= Ella Road =

British writer (born 1991)

Ella Road (née Waldman; born 24 August 1991) is a British screenwriter, playwright, writer, and actress. She is best known for her stage-play The Phlebotomist, and for her work on Black Mirror.

== Career ==
Road grew up in Archway, London, and attended Dame Alice Owen's School, a state school in Potters Bar. She studied English at Somerville College, Oxford, and then earned a postgraduate degree in acting from Oxford School of Drama. According to The Daily Telegraph, Road began writing her first play soon after completing her acting training to find more creative agency.

=== Theatre ===
In 2018 Road's debut play The Phlebotomist premiered at Hampstead Theatre, directed by Sam Yates and starring Jade Anouka. The play is work of science-fiction exploring questions around genetic ethics. In 2019 The Phlebotomist received an Olivier Award nomination for Outstanding Achievement in an Affiliate Theatre, and was a finalist for the Susan Smith Blackburn Prize. Later that year Road adapted it into a radio drama for BBC Radio 3. In 2020 the play was translated into German under the title Die Laborantin, leading to productions across Germany and Austria, and it became the most performed new play in the German language of 2021.

In December 2021 Road's play Fair Play premiered at the Bush Theatre in London, produced in association with Sonia Friedman Productions. It opened to widespread acclaim, but a resurgence of COVID19 lead the theatre to close, which limited its run. Fair Play explores the scrutinisation of women's bodies in sport, focusing on the experience of women athletes banned under IOC guidelines for having naturally elevated testosterone levels. In writing the script Road drew on her own experience as a competitive runner, and also developed the play in partnership with Intersex UK. The international release of a filmed online stream of the production was announced for 2022.

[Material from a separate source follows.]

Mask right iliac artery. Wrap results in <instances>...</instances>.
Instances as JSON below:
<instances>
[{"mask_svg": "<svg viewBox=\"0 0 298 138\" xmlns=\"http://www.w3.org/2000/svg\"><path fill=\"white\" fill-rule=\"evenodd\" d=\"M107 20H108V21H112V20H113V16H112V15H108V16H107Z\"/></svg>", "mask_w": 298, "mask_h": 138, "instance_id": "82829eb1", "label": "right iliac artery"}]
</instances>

In 2026 it was announced that Road would be writing Robota, the inaugural show for the Schwarzman Centre, a new £185m arts venue that is also home to the University of Oxford’s humanities faculties, including the Institute for Ethics in AI. Blending research with theatre, Robota is a reimagining of R.U.R. by Karel Čapek, the 1920 play which introduced the word 'Robot' to the world. Robota is produced by theatre company Headlong.

=== Television ===
Road wrote episodes four and eight of Ten Percent, the British remake of the French comedy series Call My Agent! on Amazon Prime.

Road co-wrote, alongside Chris Chibnall, "Legend of the Sea Devils", the second episode of the 2022 specials for Doctor Who.

In 2024 it was announced that Road would be working on Black Mirror, for Netflix. In April 2025 "Eulogy", the episode she co-wrote alongside Charlie Brooker, was released as the fifth episode of Black Mirror Season 7, starring Paul Giamatti. "Eulogy" received critical acclaim and was described by the BBC as "the anthology's most heartfelt and quietly devastating episode ever". Road and Brooker were nominated for a Hollywood Creative Alliance Astra TV Award for writing the episode. The Season was nominated for a Primetime Emmy Award for Best Limited or Anthology Series at the 77th Emmy Awards, and for a Golden Globe at the 2026 Golden Globe Awards. Paul Giamatti was nominated for a Golden Globe Award for Best Actor – Miniseries or Television Film for his performance in "Eulogy".